Os filmes magníficos donde saímos perturbados nos nossos afetos e onde as inteligências procuram seguidamente os alimentos, pelo tempo que que teremos para resistir nesta terra, nesta vida. Há livros que nos impedem de morrer estúpido e que nos prendem pelo que há de mais nobre no homem; o espírito e a cultura. Há a beleza duma paisagem, a beleza duma mulher, a ternura, dada ou recebida, a oportunidade duma carícia, o azar dos encontros entre milhares de células humanas que se cruzam e se entrecruzam nas nossas terras, nas nossas cidades. Há um lindo gesto de solidariedade dos outros em relação a nós mesmos, ou o contrário, que aquece o coração tanto do que recebe como do que dá. Há o sorriso dum bebe que descobre após alguns meses neste planeta que a vida, segundo parece, vale a pena ser vivida. Há a ternura duma mão que se aperta do velhinho à velhinha esposa na noite dum mundo cada vez mais difícil. Há a ternura desordenada da mão duma mãe velhinha que acaricia no regaço o seu filho cansado. Existe a beleza dum êxito desportivo, como nós seríamos incapazes de o fazer, deixando aos mais fortes o cuidado de nos maravilhar. Há tudo isso e muitas mais coisas que valem por preencherem as nossas vidas, por revigorar as nossas esperanças terrestres.

Tudo isso não impede em nada de considerar com lucidez e por vezes raiva a estupidez humana presa ao choque de interesses e ao gosto pelo poder. Tudo isso não impede de tomar partido com firmeza pelo partido da justiça e da verdade contra a generalização da falsidade e da maldade. De denunciar os impostores que, pelo que parece, nos nossos dias, são cada vez mais numerosos entre os dirigentes do mundo. Há isso e muito mais coisas que valem a pena por preencherem as nossas vidas, por alimentar as nossas esperanças terrestres.
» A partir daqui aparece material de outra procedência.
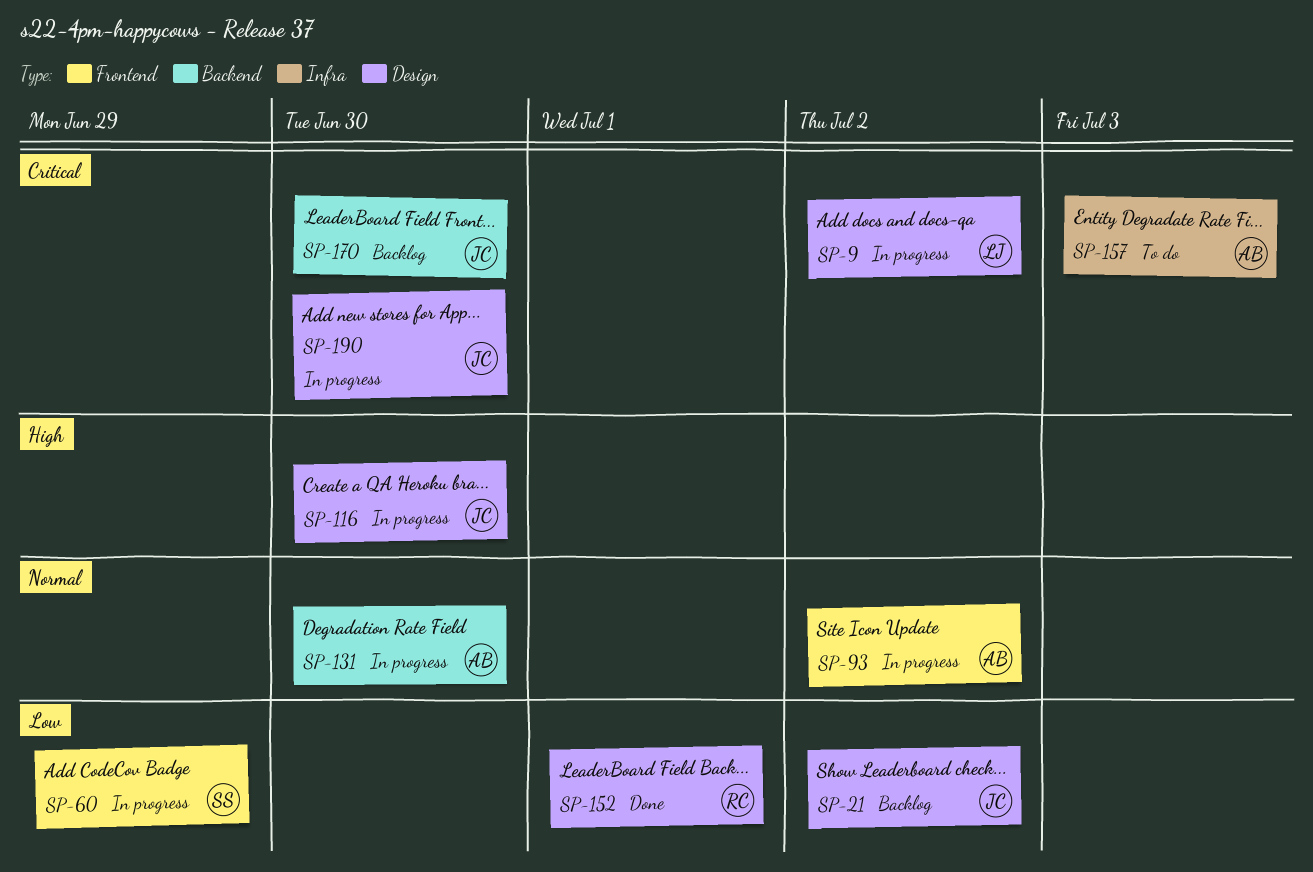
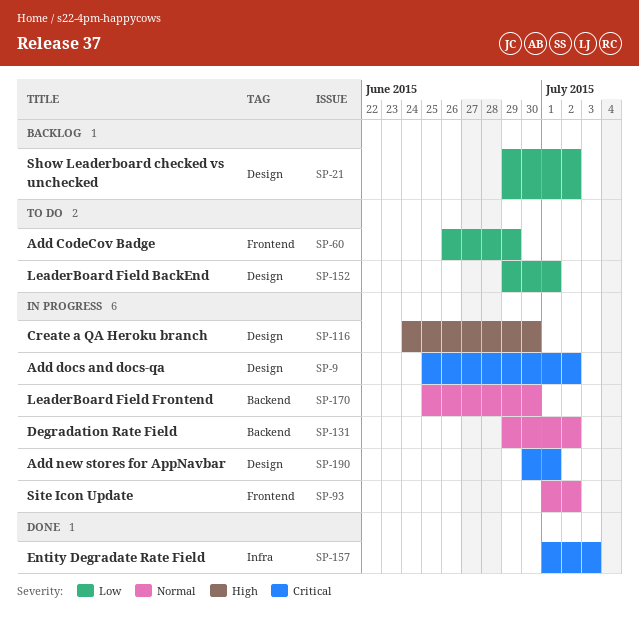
SP-60, status: In progress -> To do
SP-131, due: Jun 30 -> Jul 2
SP-152, status: Done -> To do
SP-157, status: To do -> Done
SP-170, status: Backlog -> In progress
SP-170, priority: Critical -> Normal
SP-190, due: Jun 30 -> Jul 1

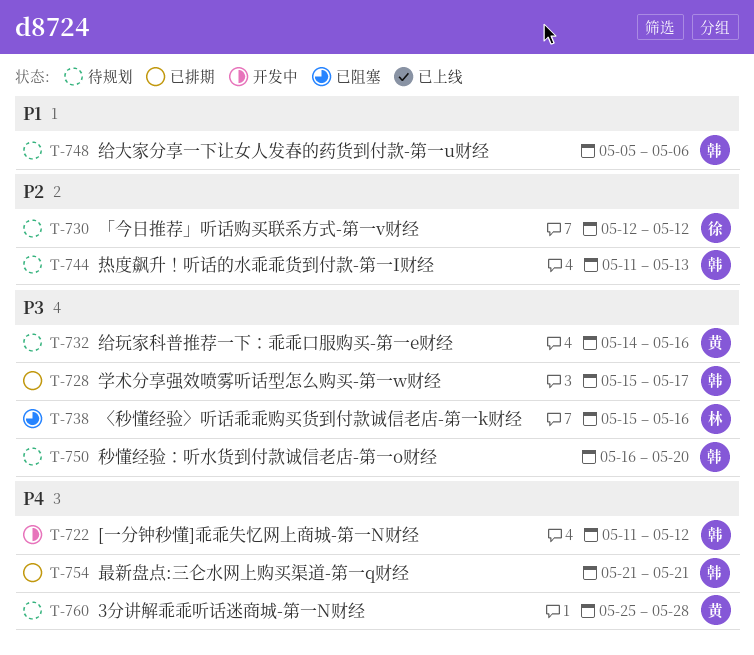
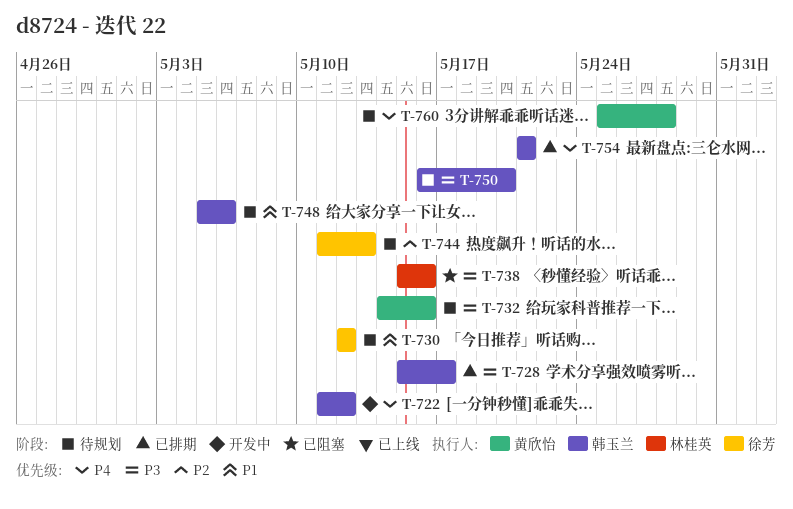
T-730, priority: P2 -> P1
T-744, owner: 韩玉兰 -> 徐芳

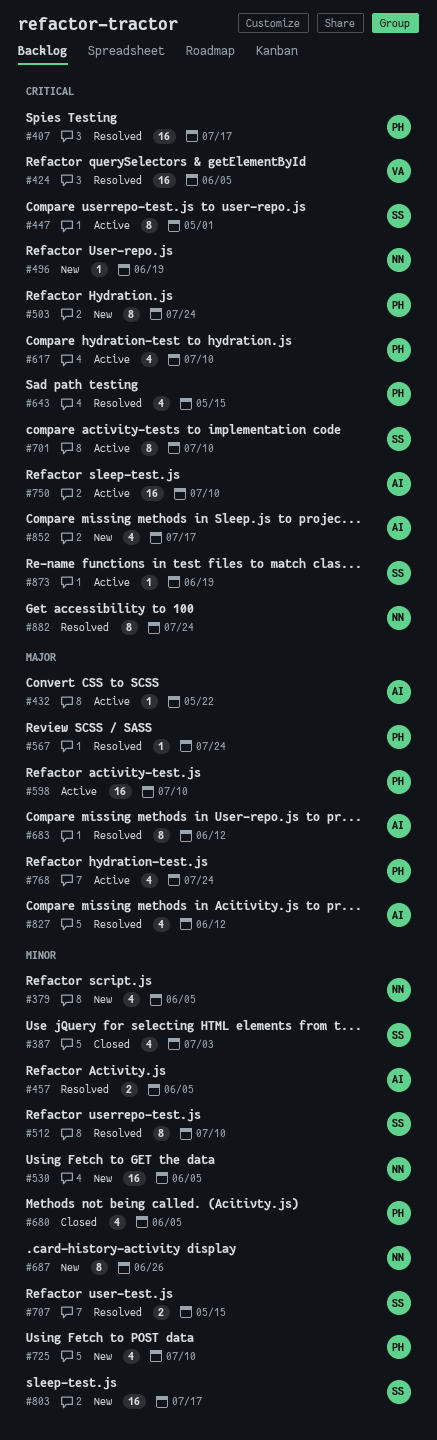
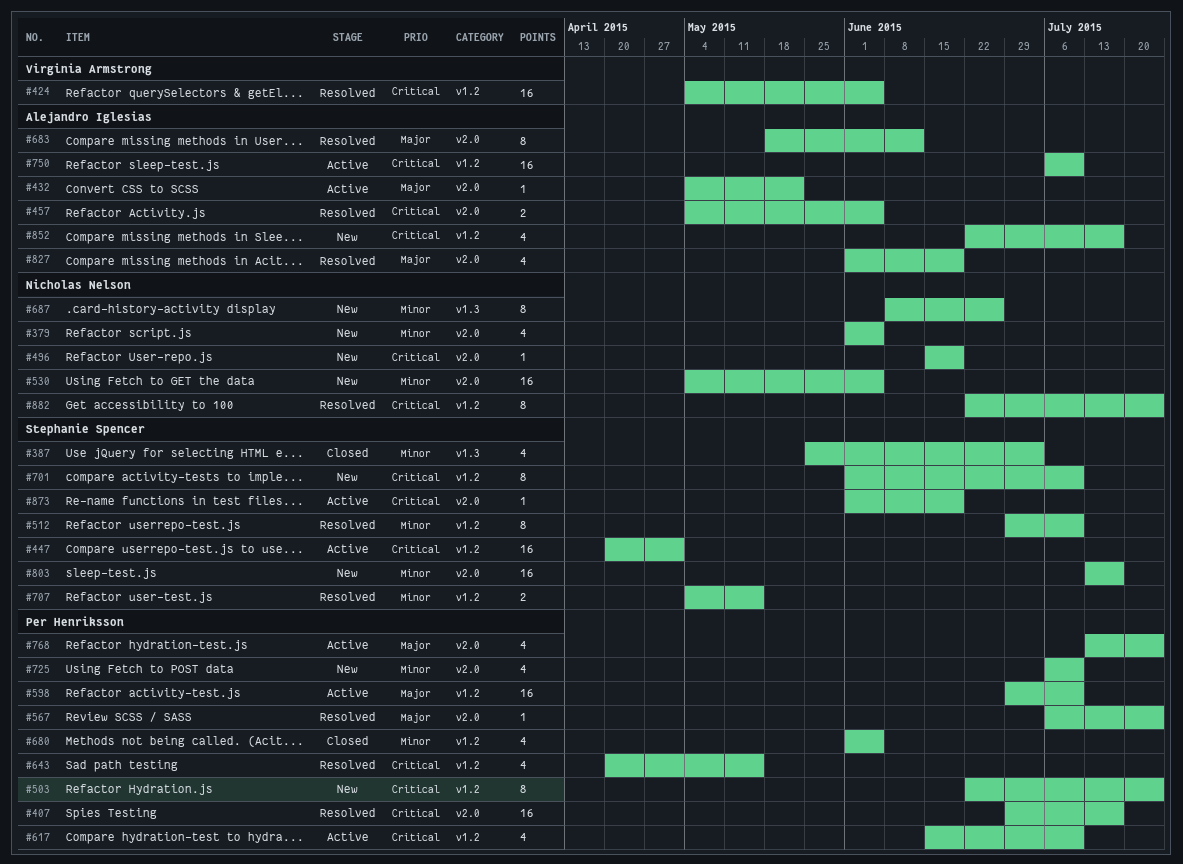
#447, estimate: 8 -> 16
#457, priority: Minor -> Critical
#701, status: Active -> New
#827, due: Jun 12 -> Jun 19

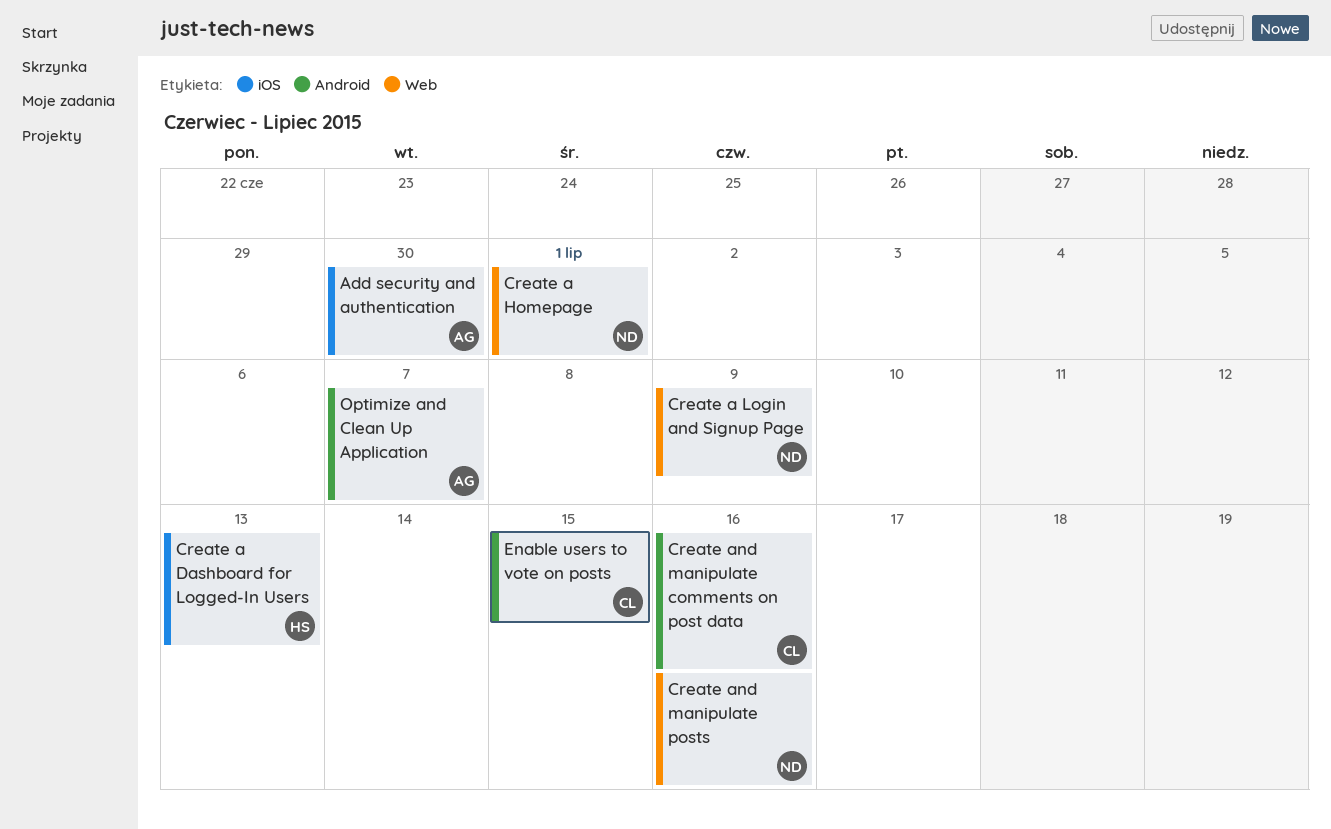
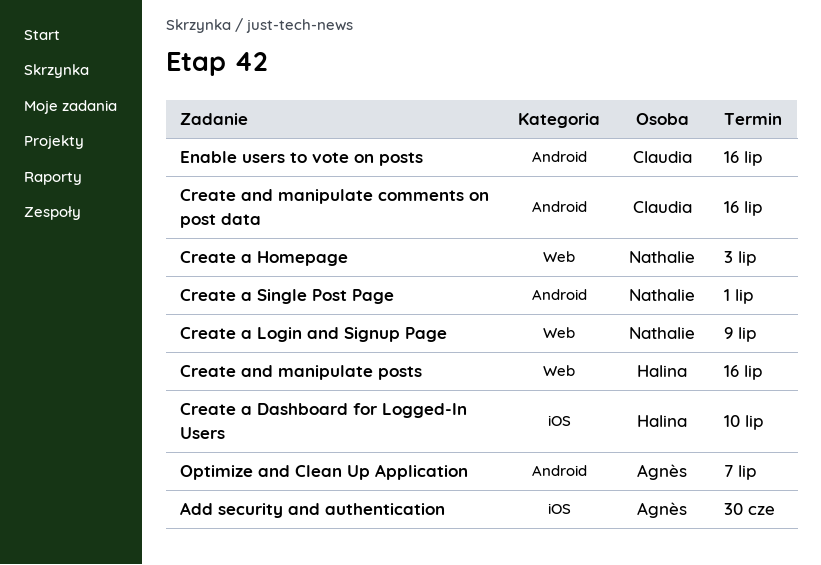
Create a Dashboard for Logged-In Users, due: Jul 13 -> Jul 10
Create a Homepage, due: Jul 1 -> Jul 3
Create a Single Post Page: none -> present
Create and manipulate posts, owner: Nathalie -> Halina
Enable users to vote on posts, due: Jul 15 -> Jul 16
Depois de tudo isto pode haver, entre os prazeres da existência o de considerar a batalha planetária que vivem, cada um na sua especialidade, os imbecis e os escroques na sua competição pela estupidez recorde e a idiotice máxima. Pode ser um prazer estético, denunciar tudo isso porque, apesar de tudo é preciso, duma forma ou de outra, denunciando as travessuras do tempo, reforçar as nossas defesas para melhor vingar o cansaço da esperança, rebaixando-o ao estatuto de tentação.